Tutto ha avuto inizio da un libro. Il titolo è “Il Potere e la Magia del Perdono” e nel luglio 2017 il suo autore, Ivan Nossa, ex imprenditore convertitosi alla scrittura di libri sul tema del potere del perdono e della gratitudine, era alla ricerca di qualcuno che ne scrivesse l’introduzione. Doveva essere qualcuno di speciale, ed ecco che entra in scena Sister Rosemary Nyirumbe, suora che ha salvato migliaia di ragazze vittime della guerriglia in Uganda. Ivan la contatta tramite una mail e di lì a poco si incontrano per parlare del libro. Da cosa nasce cosa e da una semplice prefazione si sviluppa l’idea di sostenere un progetto in Uganda, per sostenere l’orfanotrofio di Atiak. Ivan Nossa-Uganda-Africa-Orfanatrofio- Atiak.

Un grande gesto di solidarietà e umanità che sta raccogliendo seguito e aiuti per realizzare questo sogno

e dare una casa ai bambini feriti dalla vita.Ivan Nossa-Uganda-Africa-Orfanatrofio- Atiak.

Ivan Nossa ci ha raccontato nei dettagli come è nato tutto questo e come è possibile contribuire anche con piccoli gesti.

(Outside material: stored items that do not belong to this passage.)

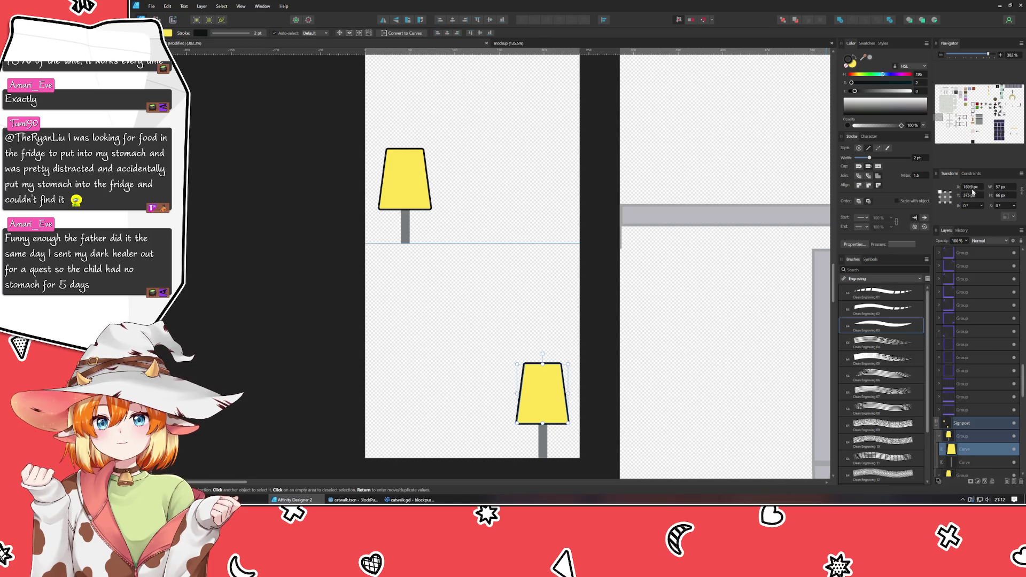
{"action": "left_click", "coordinate": [540, 395]}
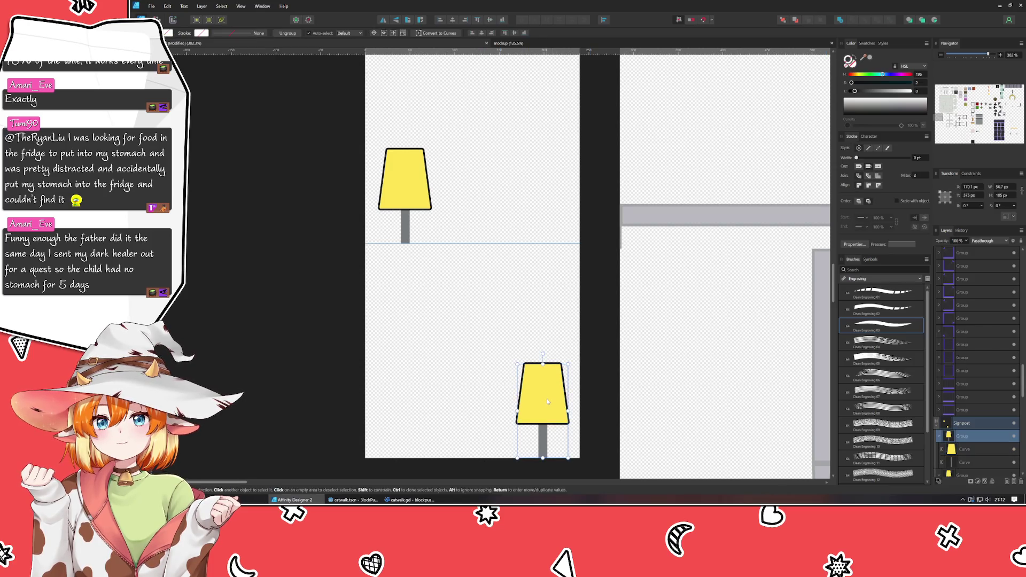
{"action": "left_click", "coordinate": [978, 187]}
{"action": "type", "text": "168"}
{"action": "key", "text": "Return"}
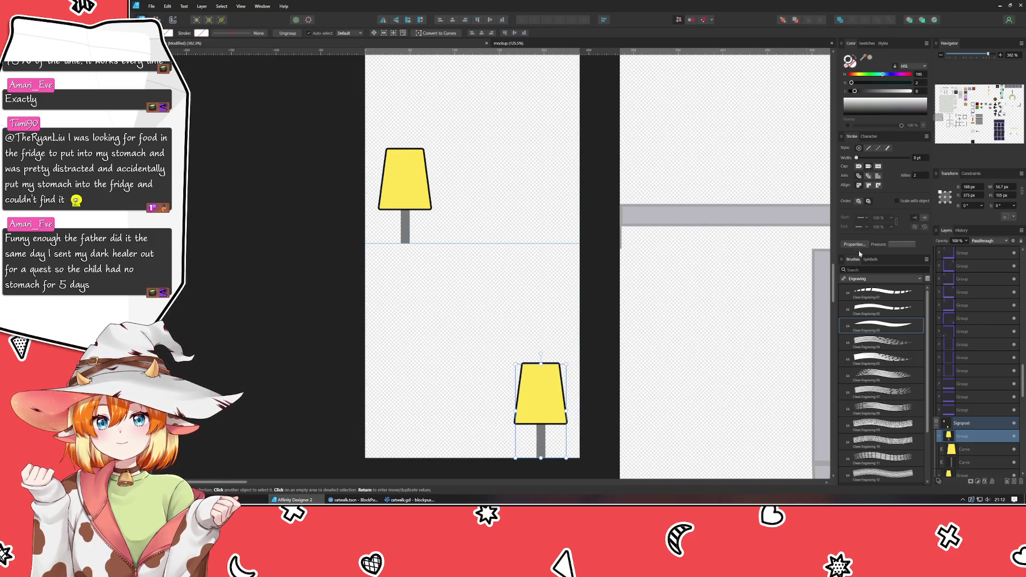
{"action": "key", "text": "Left"}
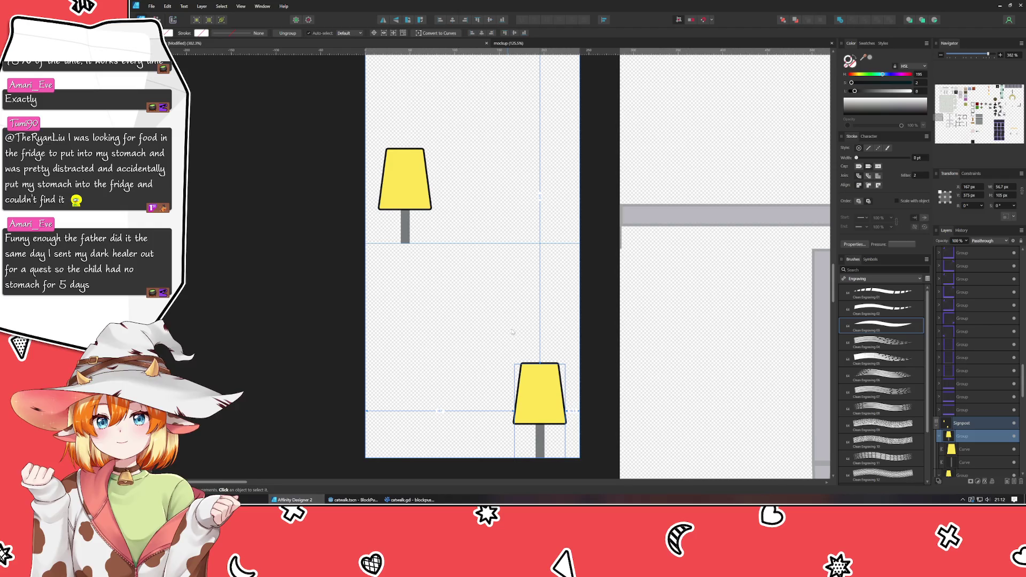
{"action": "left_click", "coordinate": [999, 186]}
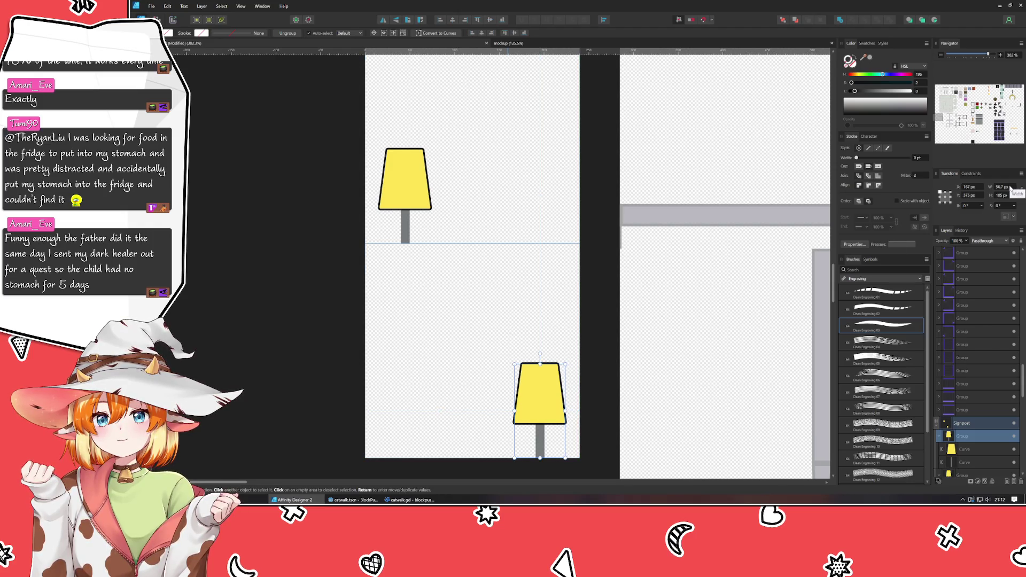
{"action": "type", "text": "57"}
{"action": "key", "text": "Return"}
{"action": "left_click_drag", "start_coordinate": [516, 363], "coordinate": [517, 365]}
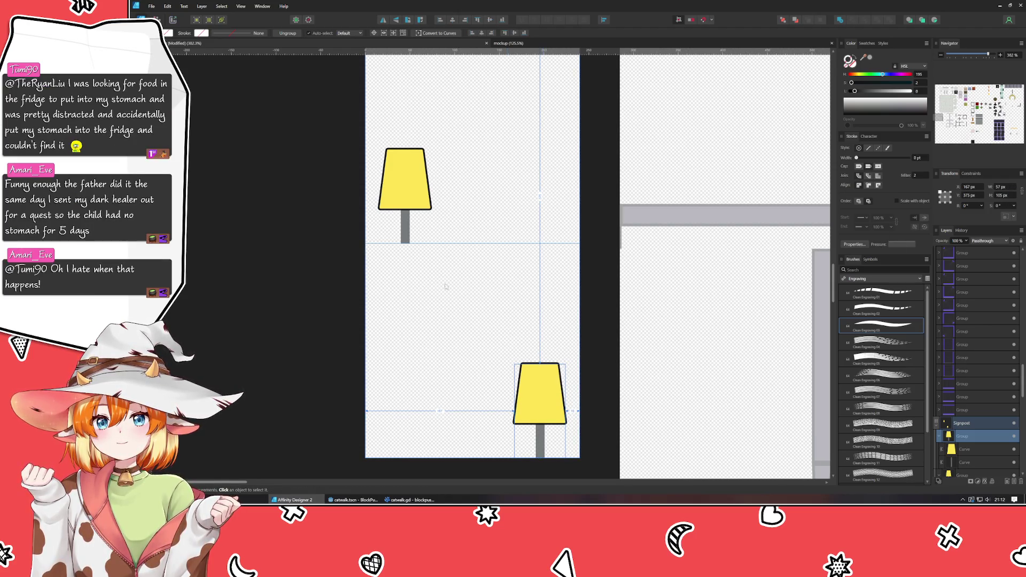
Step: Align the lower lamp against the upper one, keeping its width at 57 px
{"action": "left_click", "coordinate": [405, 182]}
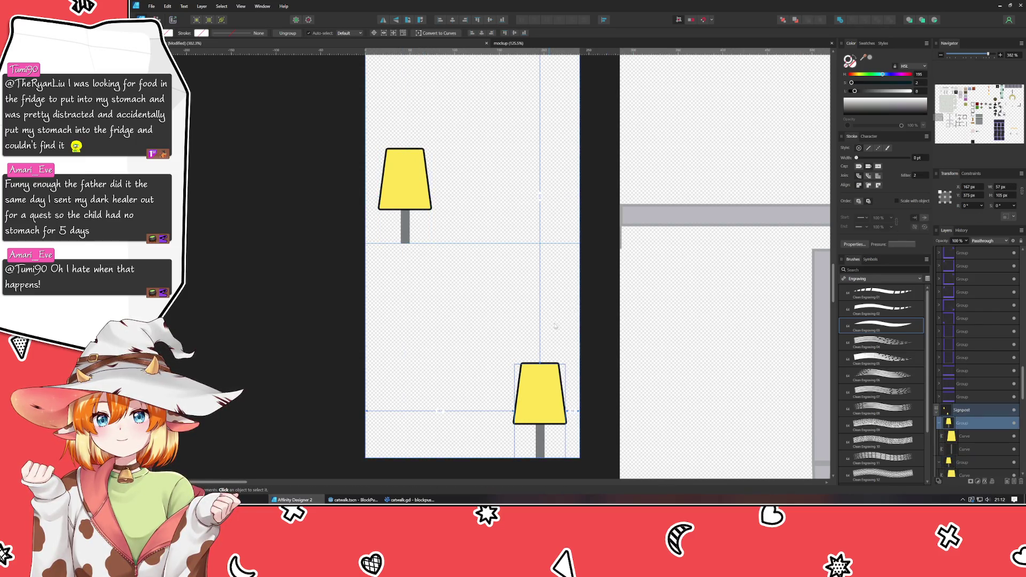
{"action": "left_click", "coordinate": [526, 399]}
{"action": "left_click_drag", "start_coordinate": [527, 400], "coordinate": [542, 403]}
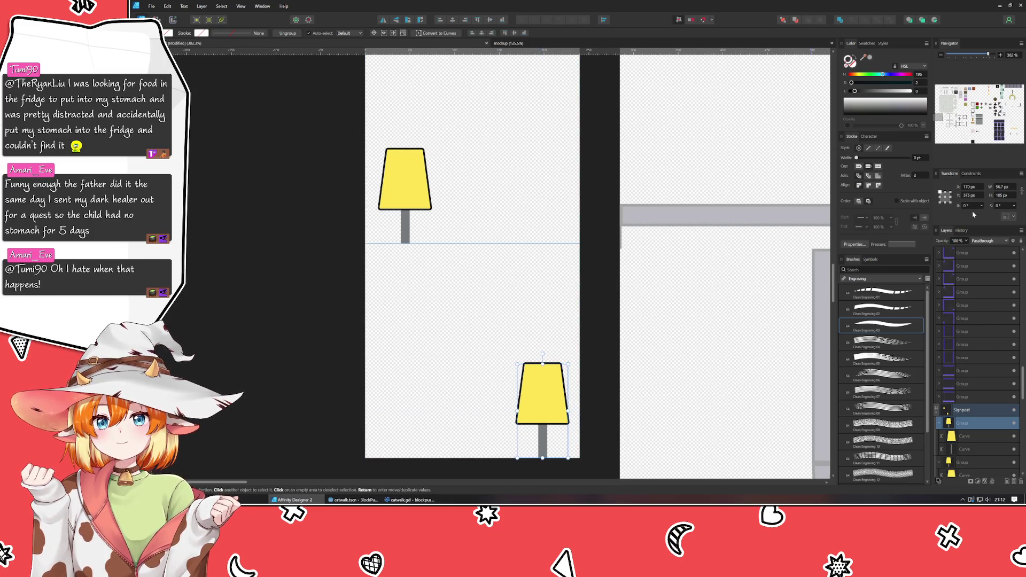
{"action": "key", "text": "Left"}
{"action": "key", "text": "Left"}
{"action": "key", "text": "Left"}
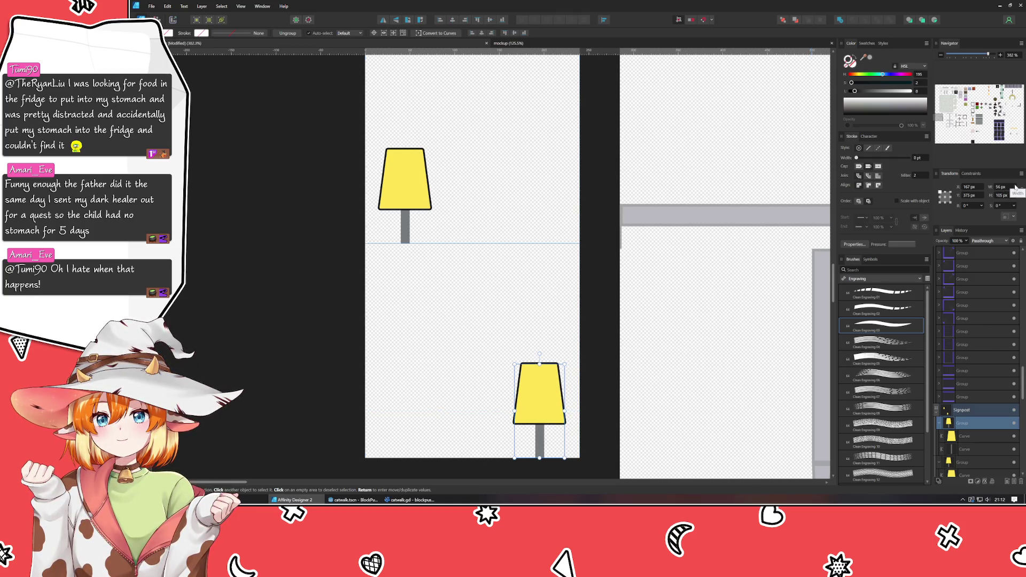
{"action": "type", "text": "57"}
{"action": "key", "text": "Return"}
{"action": "left_click", "coordinate": [427, 190]}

Il viaggio che ti ha portato in Africa a visitare l’orfanotrofio in Uganda è un vero e proprio ‘cammino del perdono’. Puoi spiegarci meglio il senso di questo viaggio e cosa ti ha spinto a compierlo?
L’incontro con sister Rosemary Nyirumbe è stato qualcosa di miracoloso di cui sono grato ogni giorno. È accaduto quasi per caso, ma ormai al caso non credo più, perché vedo come la vita opera nel nostro cammino se ci lasciamo prendere per mano. Nel luglio 2017 stavo cercando qualcuno che scrivesse l’introduzione al mio libro “Il Potere e la Magia del Perdono”. Cercavo un’anima speciale che potesse insegnarmi il senso profondo del perdono e arricchire il messaggio del libro e l’ho trovata. Durante il nostro incontro è nata una forte amicizia e mentre parlavamo di perdono mi disse “Ivan vieni a trovarmi in Uganda, compiamo insieme qualche passo del cammino del perdono”. Io risposi “va bene, a patto che mi faccia lavorare con gli orfanelli, è una vita che lo desidero”.

Così un anno dopo mi sono ritrovato in Uganda, a Gulu, nell’estremo nord non lontano dal confine col Sud Sudan attualmente in guerra. Li stava nascendo un nuovo progetto, l’orfanotrofio di Atiak e Sister, come la chiamano tutti amichevolmente, con la sua solita schiettezza mi ha detto “Ivan, finita la costruzione serve qualcuno che mi aiuti a mantenere tutti i bambini che accoglieremo, servono cibo, medicine, vestiti e soldi per la scuola. Te ne dovresti occupare tu”. “Va bene!” ho risposto un po’ incosciente, ma pieno di entusiasmo. Così nasce la storia del mio impegno in Uganda, dove ho vissuto un viaggio bellissimo a contatto con bambini meravigliosi che porto nel cuore.Ivan Nossa-Uganda-Africa-Orfanatrofio- Atiak.

Per quanto riguarda il cammino del perdono, io avevo qualcosa di grande da perdonare, ne parlo nel libro, ero già a buon punto, oserei dire, ma questo viaggio mi ha permesso di fare un passo in più. Sentire le storie delle ragazze che sono state abusate, schiavizzate, mutilate dai ribelli e che poi, pian piano, sono riuscite perdonare per rinascere a nuova vita e ritrovare una dignità, mi ha aperto le porte del cuore. Se possono perdonare loro, perché non posso farlo io? Sempre e senza condizioni.

Perché il perdono ci libera e ci permette di riportare amore dentro di noi.

Quando hai compiuto il viaggio e quali sono le tappe di questa avventura?
Il viaggio è avvenuto tra giugno e luglio 2018, sono stato nella comunità di Santa Monica a Gulu. Poi di giorno andavo spesso a visitare l’orfanotrofio di Atiak ad un’ora di distanza. La mattina, mentre i bambini erano a scuola, si andava a fare la spesa per quegli angioletti, come mi piace chiamarli, e il pomeriggio si passava del tempo con loro. Ho visto anche il confine col Sud Sudan e il problema dei profughi. Una cosa mi ha colpito molto, sebbene l’Uganda sia un paese abbastanza povero, loro hanno sempre un pensiero per chi scappa dalla guerra e pensano sempre anche ad aiutare. Si può essere generosi anche se poveri, questa è una grande lezione che porterò sempre con me.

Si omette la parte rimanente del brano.